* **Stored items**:
========================================================================

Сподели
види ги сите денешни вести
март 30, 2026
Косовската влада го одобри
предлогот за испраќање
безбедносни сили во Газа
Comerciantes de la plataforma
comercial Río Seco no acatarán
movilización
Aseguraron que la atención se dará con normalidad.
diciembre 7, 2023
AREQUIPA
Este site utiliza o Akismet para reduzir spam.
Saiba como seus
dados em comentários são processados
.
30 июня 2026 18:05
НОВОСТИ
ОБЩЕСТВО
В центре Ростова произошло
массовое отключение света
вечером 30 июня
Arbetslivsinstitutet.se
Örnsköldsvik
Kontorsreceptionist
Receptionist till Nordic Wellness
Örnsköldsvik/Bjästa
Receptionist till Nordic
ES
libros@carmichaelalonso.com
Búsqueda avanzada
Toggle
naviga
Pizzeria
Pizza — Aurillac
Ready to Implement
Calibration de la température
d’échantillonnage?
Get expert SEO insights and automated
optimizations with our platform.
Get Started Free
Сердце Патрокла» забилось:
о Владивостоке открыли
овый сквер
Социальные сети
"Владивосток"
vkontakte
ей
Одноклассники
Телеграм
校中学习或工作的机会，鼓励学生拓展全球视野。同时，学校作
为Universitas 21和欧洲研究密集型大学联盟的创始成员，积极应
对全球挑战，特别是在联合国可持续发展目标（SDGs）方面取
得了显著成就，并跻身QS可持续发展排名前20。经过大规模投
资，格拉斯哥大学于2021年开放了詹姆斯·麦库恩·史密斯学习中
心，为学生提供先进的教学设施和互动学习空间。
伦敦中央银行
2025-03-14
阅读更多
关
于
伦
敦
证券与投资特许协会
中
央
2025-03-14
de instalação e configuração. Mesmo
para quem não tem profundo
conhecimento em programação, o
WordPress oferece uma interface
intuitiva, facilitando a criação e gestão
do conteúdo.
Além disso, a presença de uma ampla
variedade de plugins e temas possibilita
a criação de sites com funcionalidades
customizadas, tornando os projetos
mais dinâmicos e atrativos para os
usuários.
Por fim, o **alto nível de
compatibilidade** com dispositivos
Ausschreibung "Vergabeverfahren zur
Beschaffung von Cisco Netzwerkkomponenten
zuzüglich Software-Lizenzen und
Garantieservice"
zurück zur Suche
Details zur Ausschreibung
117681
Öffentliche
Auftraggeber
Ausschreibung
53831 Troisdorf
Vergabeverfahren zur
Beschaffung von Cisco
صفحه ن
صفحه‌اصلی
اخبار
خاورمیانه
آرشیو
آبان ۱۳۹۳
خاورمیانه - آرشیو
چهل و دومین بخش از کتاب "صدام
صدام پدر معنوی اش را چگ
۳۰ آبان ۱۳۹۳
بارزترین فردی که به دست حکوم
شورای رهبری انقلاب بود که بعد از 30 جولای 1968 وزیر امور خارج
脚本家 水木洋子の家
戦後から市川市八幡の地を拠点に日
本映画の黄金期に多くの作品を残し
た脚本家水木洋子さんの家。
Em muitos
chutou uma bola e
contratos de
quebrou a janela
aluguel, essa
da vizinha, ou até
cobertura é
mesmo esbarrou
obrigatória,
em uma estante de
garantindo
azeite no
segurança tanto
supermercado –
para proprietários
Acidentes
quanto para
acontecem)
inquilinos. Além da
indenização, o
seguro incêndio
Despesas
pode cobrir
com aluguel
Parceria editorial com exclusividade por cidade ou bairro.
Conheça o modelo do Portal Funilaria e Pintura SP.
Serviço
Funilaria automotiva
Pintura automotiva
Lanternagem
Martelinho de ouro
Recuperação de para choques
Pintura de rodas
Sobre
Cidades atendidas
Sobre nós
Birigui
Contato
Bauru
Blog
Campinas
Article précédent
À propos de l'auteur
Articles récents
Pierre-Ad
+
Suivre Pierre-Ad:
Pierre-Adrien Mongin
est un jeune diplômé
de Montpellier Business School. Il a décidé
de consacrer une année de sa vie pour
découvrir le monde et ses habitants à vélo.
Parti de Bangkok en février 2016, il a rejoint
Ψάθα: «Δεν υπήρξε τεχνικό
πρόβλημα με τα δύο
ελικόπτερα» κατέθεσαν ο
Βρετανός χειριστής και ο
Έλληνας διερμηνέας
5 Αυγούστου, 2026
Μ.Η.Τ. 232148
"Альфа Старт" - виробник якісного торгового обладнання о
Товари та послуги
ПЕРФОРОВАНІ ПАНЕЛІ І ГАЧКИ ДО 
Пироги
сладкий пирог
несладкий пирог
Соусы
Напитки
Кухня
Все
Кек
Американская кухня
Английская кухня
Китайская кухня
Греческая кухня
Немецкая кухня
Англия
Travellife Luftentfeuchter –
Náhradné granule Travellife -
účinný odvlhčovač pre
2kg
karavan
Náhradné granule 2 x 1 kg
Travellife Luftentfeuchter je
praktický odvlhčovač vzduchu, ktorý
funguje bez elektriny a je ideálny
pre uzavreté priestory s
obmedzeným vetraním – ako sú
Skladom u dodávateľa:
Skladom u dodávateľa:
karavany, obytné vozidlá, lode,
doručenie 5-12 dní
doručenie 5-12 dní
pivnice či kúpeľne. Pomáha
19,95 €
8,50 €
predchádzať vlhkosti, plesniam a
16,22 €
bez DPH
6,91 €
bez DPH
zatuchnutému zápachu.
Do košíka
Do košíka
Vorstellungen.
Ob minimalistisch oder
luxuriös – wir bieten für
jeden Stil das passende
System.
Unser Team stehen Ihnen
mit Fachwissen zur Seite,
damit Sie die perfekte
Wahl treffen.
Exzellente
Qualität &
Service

========================================================================

* **WHAT YOU ARE ASKED TO DO**: Each line of the data is to be retyped exactly.

* **RESULT OF THE EXERCISE**:
Сподели
види ги сите денешни вести
март 30, 2026
Косовската влада го одобри
предлогот за испраќање
безбедносни сили во Газа
Comerciantes de la plataforma
comercial Río Seco no acatarán
movilización
Aseguraron que la atención se dará con normalidad.
diciembre 7, 2023
AREQUIPA
Este site utiliza o Akismet para reduzir spam.
Saiba como seus
dados em comentários são processados
.
30 июня 2026 18:05
НОВОСТИ
ОБЩЕСТВО
В центре Ростова произошло
массовое отключение света
вечером 30 июня
Arbetslivsinstitutet.se
Örnsköldsvik
Kontorsreceptionist
Receptionist till Nordic Wellness
Örnsköldsvik/Bjästa
Receptionist till Nordic
ES
libros@carmichaelalonso.com
Búsqueda avanzada
Toggle
naviga
Pizzeria
Pizza — Aurillac
Ready to Implement
Calibration de la température
d’échantillonnage?
Get expert SEO insights and automated
optimizations with our platform.
Get Started Free
Сердце Патрокла» забилось:
о Владивостоке открыли
овый сквер
Социальные сети
"Владивосток"
vkontakte
ей
Одноклассники
Телеграм
校中学习或工作的机会，鼓励学生拓展全球视野。同时，学校作
为Universitas 21和欧洲研究密集型大学联盟的创始成员，积极应
对全球挑战，特别是在联合国可持续发展目标（SDGs）方面取
得了显著成就，并跻身QS可持续发展排名前20。经过大规模投
资，格拉斯哥大学于2021年开放了詹姆斯·麦库恩·史密斯学习中
心，为学生提供先进的教学设施和互动学习空间。
伦敦中央银行
2025-03-14
阅读更多
关
于
伦
敦
证券与投资特许协会
中
央
2025-03-14
de instalação e configuração. Mesmo
para quem não tem profundo
conhecimento em programação, o
WordPress oferece uma interface
intuitiva, facilitando a criação e gestão
do conteúdo.
Além disso, a presença de uma ampla
variedade de plugins e temas possibilita
a criação de sites com funcionalidades
customizadas, tornando os projetos
mais dinâmicos e atrativos para os
usuários.
Por fim, o **alto nível de
compatibilidade** com dispositivos
Ausschreibung "Vergabeverfahren zur
Beschaffung von Cisco Netzwerkkomponenten
zuzüglich Software-Lizenzen und
Garantieservice"
zurück zur Suche
Details zur Ausschreibung
117681
Öffentliche
Auftraggeber
Ausschreibung
53831 Troisdorf
Vergabeverfahren zur
Beschaffung von Cisco
صفحه ن
صفحه‌اصلی
اخبار
خاورمیانه
آرشیو
آبان ۱۳۹۳
خاورمیانه - آرشیو
چهل و دومین بخش از کتاب "صدام
صدام پدر معنوی اش را چگ
۳۰ آبان ۱۳۹۳
بارزترین فردی که به دست حکوم
شورای رهبری انقلاب بود که بعد از 30 جولای 1968 وزیر امور خارج
脚本家 水木洋子の家
戦後から市川市八幡の地を拠点に日
本映画の黄金期に多くの作品を残し
た脚本家水木洋子さんの家。
Em muitos
chutou uma bola e
contratos de
quebrou a janela
aluguel, essa
da vizinha, ou até
cobertura é
mesmo esbarrou
obrigatória,
em uma estante de
garantindo
azeite no
segurança tanto
supermercado –
para proprietários
Acidentes
quanto para
acontecem)
inquilinos. Além da
indenização, o
seguro incêndio
Despesas
pode cobrir
com aluguel
Parceria editorial com exclusividade por cidade ou bairro.
Conheça o modelo do Portal Funilaria e Pintura SP.
Serviço
Funilaria automotiva
Pintura automotiva
Lanternagem
Martelinho de ouro
Recuperação de para choques
Pintura de rodas
Sobre
Cidades atendidas
Sobre nós
Birigui
Contato
Bauru
Blog
Campinas
Article précédent
À propos de l'auteur
Articles récents
Pierre-Ad
+
Suivre Pierre-Ad:
Pierre-Adrien Mongin
est un jeune diplômé
de Montpellier Business School. Il a décidé
de consacrer une année de sa vie pour
découvrir le monde et ses habitants à vélo.
Parti de Bangkok en février 2016, il a rejoint
Ψάθα: «Δεν υπήρξε τεχνικό
πρόβλημα με τα δύο
ελικόπτερα» κατέθεσαν ο
Βρετανός χειριστής και ο
Έλληνας διερμηνέας
5 Αυγούστου, 2026
Μ.Η.Τ. 232148
"Альфа Старт" - виробник якісного торгового обладнання о
Товари та послуги
ПЕРФОРОВАНІ ПАНЕЛІ І ГАЧКИ ДО 
Пироги
сладкий пирог
несладкий пирог
Соусы
Напитки
Кухня
Все
Кек
Американская кухня
Английская кухня
Китайская кухня
Греческая кухня
Немецкая кухня
Англия
Travellife Luftentfeuchter –
Náhradné granule Travellife -
účinný odvlhčovač pre
2kg
karavan
Náhradné granule 2 x 1 kg
Travellife Luftentfeuchter je
praktický odvlhčovač vzduchu, ktorý
funguje bez elektriny a je ideálny
pre uzavreté priestory s
obmedzeným vetraním – ako sú
Skladom u dodávateľa:
Skladom u dodávateľa:
karavany, obytné vozidlá, lode,
doručenie 5-12 dní
doručenie 5-12 dní
pivnice či kúpeľne. Pomáha
19,95 €
8,50 €
predchádzať vlhkosti, plesniam a
16,22 €
bez DPH
6,91 €
bez DPH
zatuchnutému zápachu.
Do košíka
Do košíka
Vorstellungen.
Ob minimalistisch oder
luxuriös – wir bieten für
jeden Stil das passende
System.
Unser Team stehen Ihnen
mit Fachwissen zur Seite,
damit Sie die perfekte
Wahl treffen.
Exzellente
Qualität &
Service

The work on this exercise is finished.